The Black Hills of Yavapai County (in Yavapai: Waulkayauayau – "pine tableland") are a large mountain range of central Arizona in southeast Yavapai County. It is bordered by the Verde Valley to the east. The northwest section of the range is bisected from the southeast section by Interstate 17, which is the main route connecting Phoenix to Sedona, Oak Creek Canyon, and Flagstaff. This bisection point is the approximate center of the mostly northwest by southeast trending range. The northwest section contains a steep escarpment on the northeast with the Verde Valley, the escarpment being the location of the fault-block that created the historic mining district at Jerome. The United Verde Mine was one of the largest copper mines in the United States, producing large quantities of copper, gold, silver and zinc.

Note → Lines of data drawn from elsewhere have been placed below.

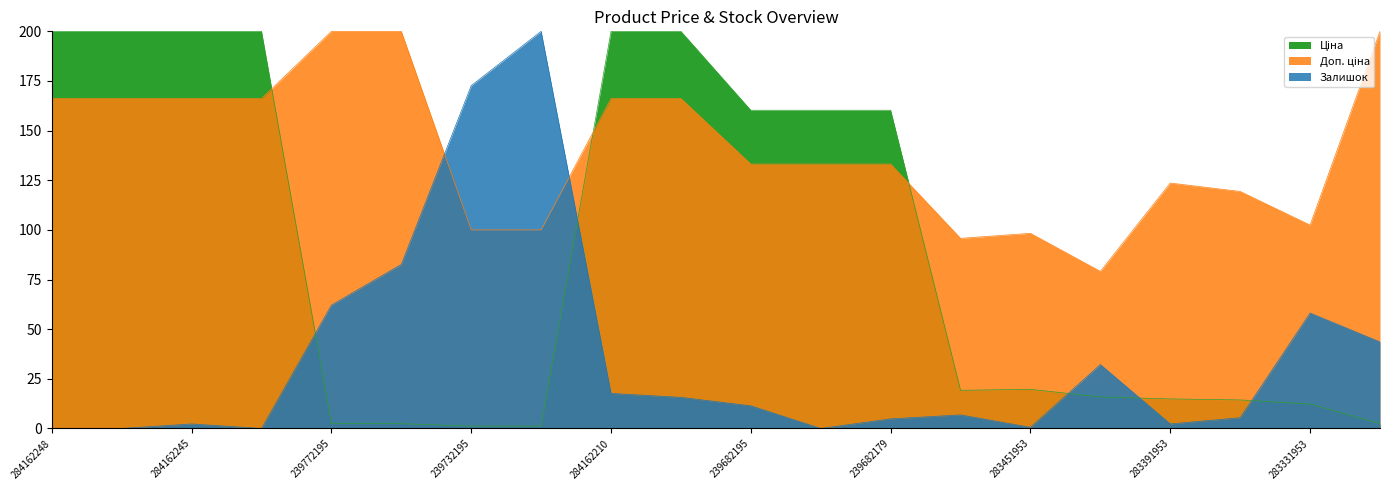

Reading left to right, transcribe all the data shown in this chart.

Ціна: 200.0	200.0	200.0	200.0	2.4	2.4	1.2	1.2	200.0	200.0	160.3	160.3	160.3	19.2	19.7	15.9	14.9	14.4	12.3	2.4
Доп. ціна: 166.2	166.2	166.2	166.2	200.0	200.0	100.0	100.0	166.2	166.2	133.2	133.2	133.2	95.7	98.3	79.1	123.6	119.4	102.4	200.0
Залишок: 0.0	0.0	2.3	0.0	62.1	82.6	172.6	200.0	17.7	15.7	11.4	0.0	4.8	6.8	0.6	32.2	2.3	5.4	58.1	43.6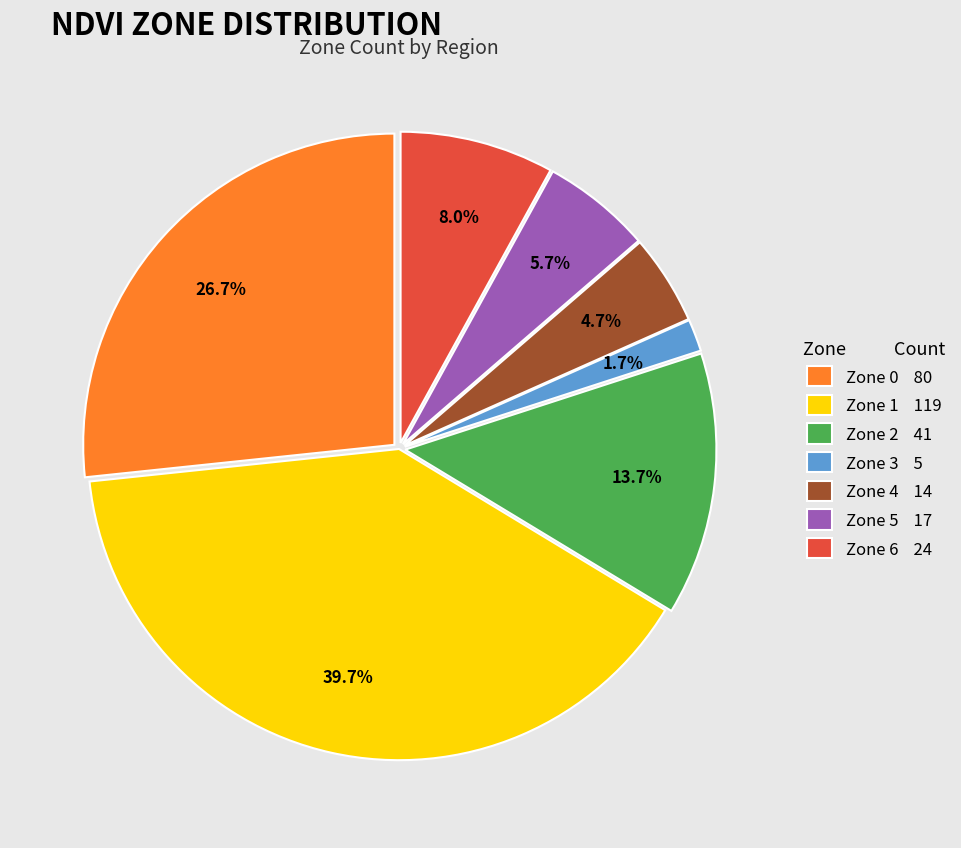

To the nearest percent, what portion does Zone 3 represent?

2%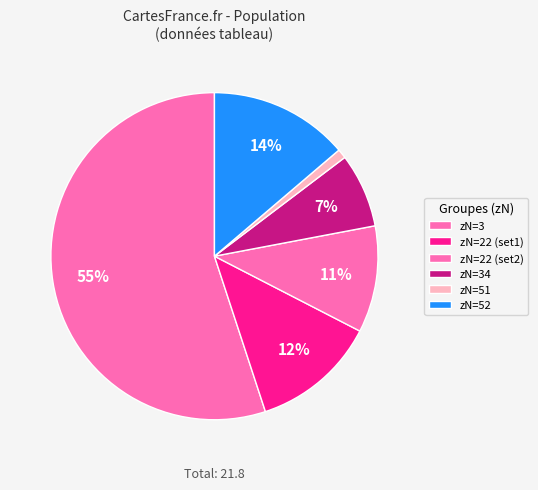

How many segments does this pie chart have?

6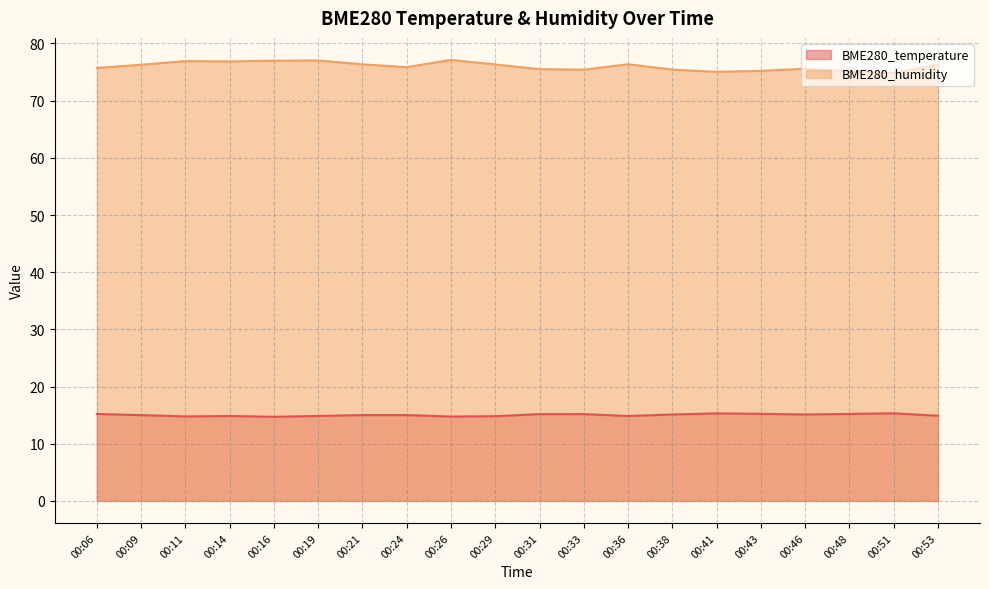

What is the value of the BME280_humidity point at the 1st from the left?

75.7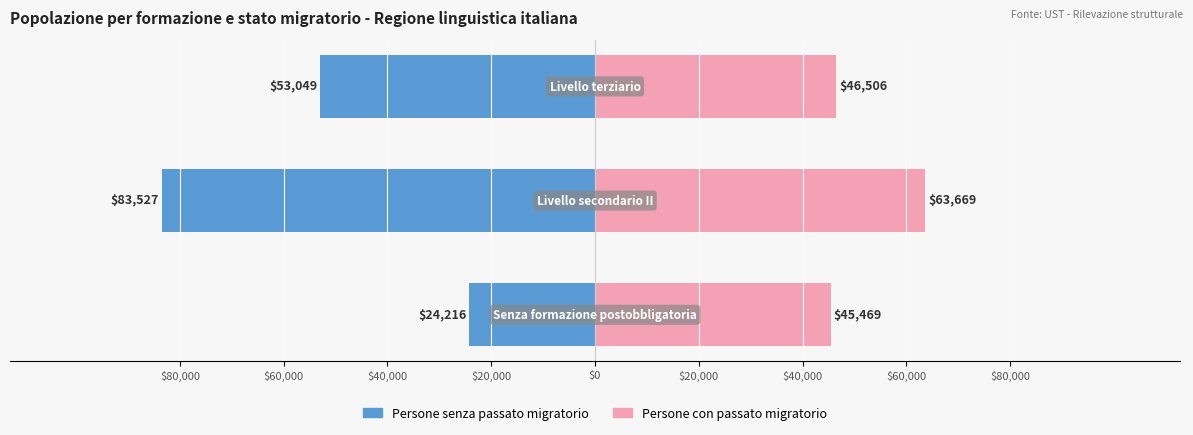

The value of Persone con passato migratorio at $40,000 is 25347.5. True or false?

False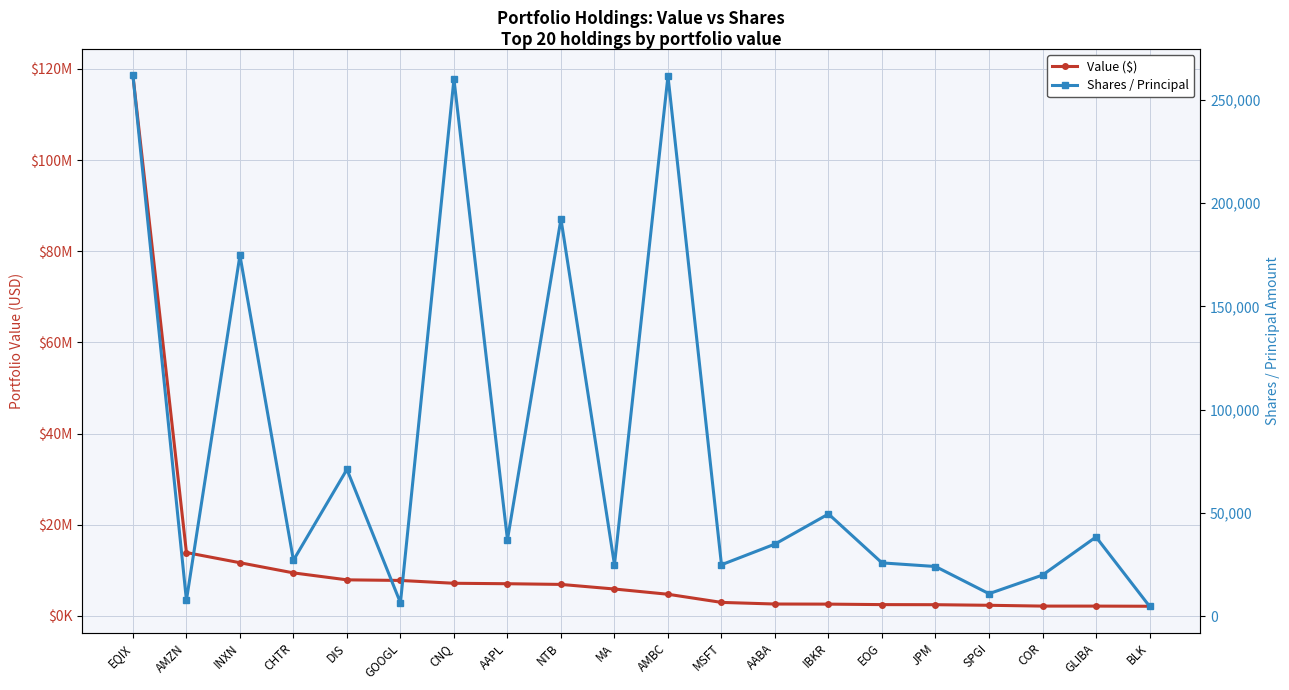

Reading left to right, what are all the values shown in this chart?

Value ($): EQIX=118597000	AMZN=13890000	INXN=11655000	CHTR=9425000	DIS=7899000	GOOGL=7767000	CNQ=7147000	AAPL=7047000	NTB=6897000	MA=5886000	AMBC=4736000	MSFT=2949000	AABA=2594000	IBKR=2571000	EOG=2465000	JPM=2445000	SPGI=2316000	COR=2140000	GLIBA=2137000	BLK=2104000
Shares / Principal: EQIX=261711	AMZN=7800	INXN=174663	CHTR=27167	DIS=71114	GOOGL=6600	CNQ=259900	AAPL=37100	NTB=192238	MA=25000	AMBC=261382	MSFT=25000	AABA=35000	IBKR=49558	EOG=25900	JPM=24148	SPGI=11000	COR=20000	GLIBA=38430	BLK=4924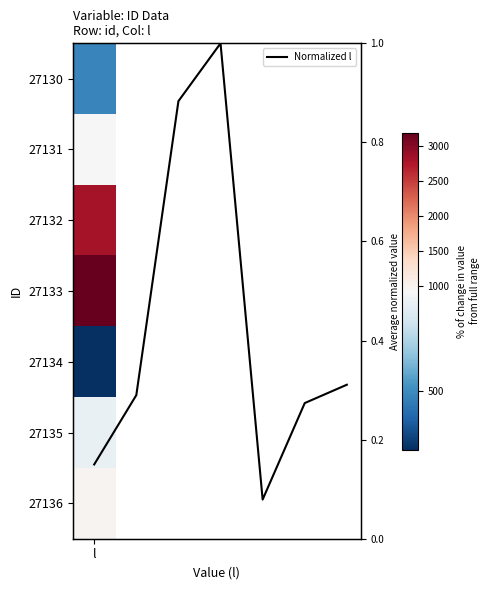

Reading left to right, extract all data points from this chart.

0.1	0.3	0.9	1.0	0.1	0.3	0.3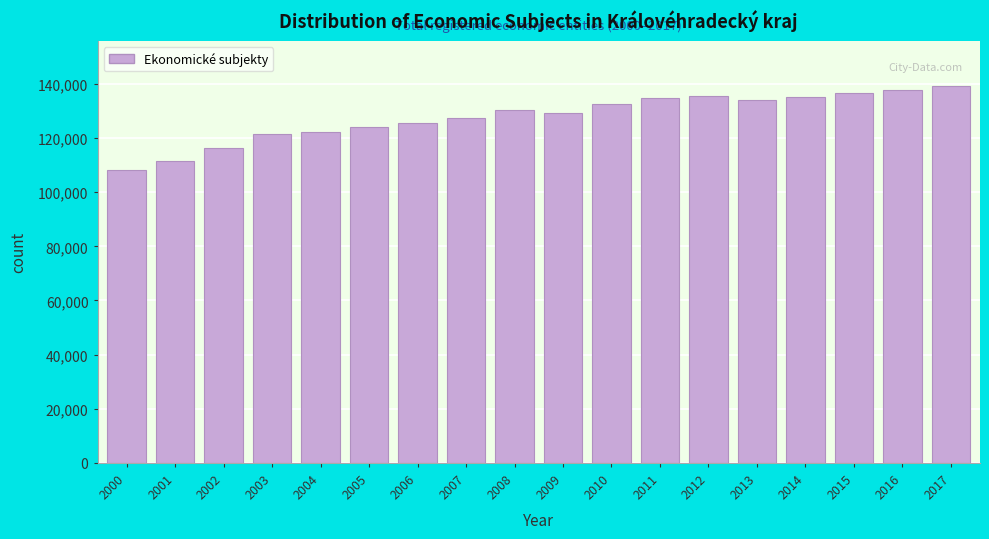

What is the difference between the values at 2002 and 2013?

17708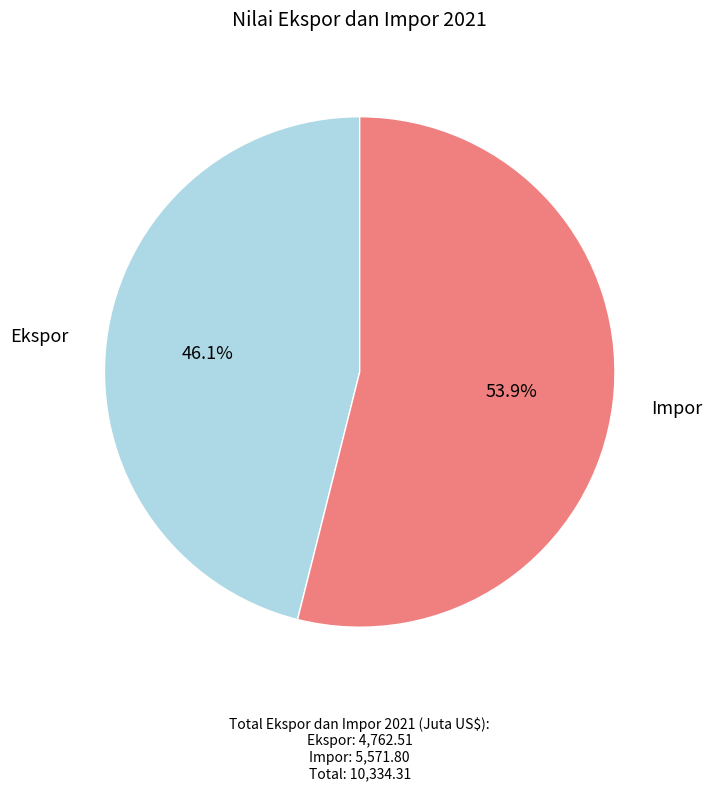

Is there a majority slice in this chart?

Yes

The range is also the first major fault-blocked range west of the Mogollon Rim on the southwest margin of the Colorado Plateau in Arizona. They are bordered to the east by the Verde Fault zone, and to the west by the Coyote Fault zone. The range is at the northwest-center of the Arizona transition zone which extends diagonally across central Arizona.

== Description ==

The highest point of the Black Hills (Arizona) is Woodchute Mountain at 7,844 ft. Mingus Mountain lies 4.0 mi south of Woodchute Mountain with historic Cherry 8.7 mi further to the southeast.

Three wilderness areas are located in the range, the Woodchute Wilderness in the northwest, and the Cedar Bench, and Pine Mountain Wildernesses in the southeast.